Liberal Democrat

Liberal Democrat
Individual Freedom For Everyone

Saturday, December 27, 2014

Jim Morrison Project: Blog: The Doors, Crawling King Snake: Jim Morrison The Leather King

The Leather King
Jim Morrison Project: Blog: The Doors, Crawling King Snake: Jim Morrison The Leather King

I think the Crawling King Snake video from The Doors with Jim Morrison perfectly sums up the style and career of Jim Morrison. The man made leather jeans and rock and roll culture and why it looks the way it does today, at least with hard rockers and headbangers. The Lizard King obviously wasn’t a hard rocker or a headbanger, but he put his signature black snake-skin leather jeans on the map and made them cool. To the point by the 1980s they were standard for rockers male and female. And probably a big reason why Melissa Etheridge and Joan Jett got into them and why you saw rock and roll bands like Guns N Roses and Kiss get into them and of course the metal bands like Skid Row and Motley Crew.

And that is what you see in this video. The Lizard King moving so smoothly in his snake skin’s and cowboy boots and the concho belt. He combined rock and roll culture and lifestyle, with Western and American-Indian culture with the leather jeans, cowboy boots and concho belt and the leather jacket as well. He put these looks on the map in rock and roll, because of how often he wore this outfit in public and all the images that have come from those appearances. That were famous then and if anything now more popular forty-five years later. And without the Lizard King, rock and roll probably looks a lot different in the 1970s, 80s, 90s and today.

Leather in general wasn’t very popular in America when it came to wardrobes pre-late 1960s or so, except for perhaps biker and to a certain extent Western culture.
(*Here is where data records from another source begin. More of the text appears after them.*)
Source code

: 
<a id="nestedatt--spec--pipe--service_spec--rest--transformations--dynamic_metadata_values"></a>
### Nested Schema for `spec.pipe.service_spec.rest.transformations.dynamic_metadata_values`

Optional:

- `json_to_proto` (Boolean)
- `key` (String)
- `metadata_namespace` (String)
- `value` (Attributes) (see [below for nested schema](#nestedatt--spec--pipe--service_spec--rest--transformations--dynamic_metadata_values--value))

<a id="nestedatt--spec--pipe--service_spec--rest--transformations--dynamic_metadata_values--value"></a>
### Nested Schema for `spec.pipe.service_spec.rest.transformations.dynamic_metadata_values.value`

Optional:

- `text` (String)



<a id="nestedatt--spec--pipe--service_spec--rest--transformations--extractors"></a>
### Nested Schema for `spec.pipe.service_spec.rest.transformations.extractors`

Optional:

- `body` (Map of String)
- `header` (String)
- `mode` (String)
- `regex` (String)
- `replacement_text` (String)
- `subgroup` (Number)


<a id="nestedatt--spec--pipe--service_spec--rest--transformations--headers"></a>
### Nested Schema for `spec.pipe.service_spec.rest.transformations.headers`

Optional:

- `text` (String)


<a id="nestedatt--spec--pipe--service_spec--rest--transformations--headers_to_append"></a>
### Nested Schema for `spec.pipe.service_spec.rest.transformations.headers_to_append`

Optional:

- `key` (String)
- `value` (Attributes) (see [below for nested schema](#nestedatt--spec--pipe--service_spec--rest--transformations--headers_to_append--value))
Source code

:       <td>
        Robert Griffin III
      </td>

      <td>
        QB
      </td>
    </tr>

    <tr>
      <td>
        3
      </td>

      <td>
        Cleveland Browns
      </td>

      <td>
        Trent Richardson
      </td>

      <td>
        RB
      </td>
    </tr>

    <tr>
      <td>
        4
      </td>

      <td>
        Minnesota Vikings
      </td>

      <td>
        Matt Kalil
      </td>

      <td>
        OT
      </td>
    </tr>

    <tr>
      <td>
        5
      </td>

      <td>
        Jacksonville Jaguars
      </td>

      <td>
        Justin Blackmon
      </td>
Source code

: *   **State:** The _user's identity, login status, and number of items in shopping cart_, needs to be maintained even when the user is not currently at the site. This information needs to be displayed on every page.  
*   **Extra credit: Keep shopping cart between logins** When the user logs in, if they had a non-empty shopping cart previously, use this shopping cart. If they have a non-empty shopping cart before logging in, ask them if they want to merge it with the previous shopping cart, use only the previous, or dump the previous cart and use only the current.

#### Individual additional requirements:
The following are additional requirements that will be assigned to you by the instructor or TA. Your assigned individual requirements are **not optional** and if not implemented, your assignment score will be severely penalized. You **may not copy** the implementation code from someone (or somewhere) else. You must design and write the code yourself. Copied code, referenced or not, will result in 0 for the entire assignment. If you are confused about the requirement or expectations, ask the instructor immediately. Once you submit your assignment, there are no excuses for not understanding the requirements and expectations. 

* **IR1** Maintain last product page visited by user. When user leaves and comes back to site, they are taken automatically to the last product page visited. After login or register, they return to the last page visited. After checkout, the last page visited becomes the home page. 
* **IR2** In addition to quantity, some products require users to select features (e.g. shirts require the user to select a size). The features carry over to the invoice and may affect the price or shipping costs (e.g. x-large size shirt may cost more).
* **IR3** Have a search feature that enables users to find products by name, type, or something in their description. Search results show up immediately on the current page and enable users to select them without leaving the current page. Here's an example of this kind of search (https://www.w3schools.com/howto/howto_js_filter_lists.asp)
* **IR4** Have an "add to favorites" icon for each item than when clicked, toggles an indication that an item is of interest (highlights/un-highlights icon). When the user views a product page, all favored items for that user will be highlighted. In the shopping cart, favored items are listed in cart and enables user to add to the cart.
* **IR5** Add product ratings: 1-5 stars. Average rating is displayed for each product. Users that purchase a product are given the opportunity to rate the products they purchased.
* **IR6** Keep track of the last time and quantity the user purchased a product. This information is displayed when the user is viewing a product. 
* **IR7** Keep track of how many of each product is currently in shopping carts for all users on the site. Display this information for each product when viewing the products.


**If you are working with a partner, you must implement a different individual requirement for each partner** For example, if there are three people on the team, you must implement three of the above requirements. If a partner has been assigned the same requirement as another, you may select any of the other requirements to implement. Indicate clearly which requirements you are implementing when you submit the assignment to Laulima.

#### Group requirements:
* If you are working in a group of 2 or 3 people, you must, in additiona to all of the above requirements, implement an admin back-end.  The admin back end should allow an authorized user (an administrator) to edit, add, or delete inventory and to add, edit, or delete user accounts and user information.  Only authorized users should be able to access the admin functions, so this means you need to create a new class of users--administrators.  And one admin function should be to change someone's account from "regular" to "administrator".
So Jim Morrison in his full leather suit and then throw in the cowboys boots and the concho belt, that if anything even highlighted his leather jeans even more, especially in front, he was taking a risk. But he had the style, the look, the moves to make it work to the point that he became a rock and roll and perhaps even style icon in America and not just in rock and roll. And all of this is part of legacy that is still alive and well today.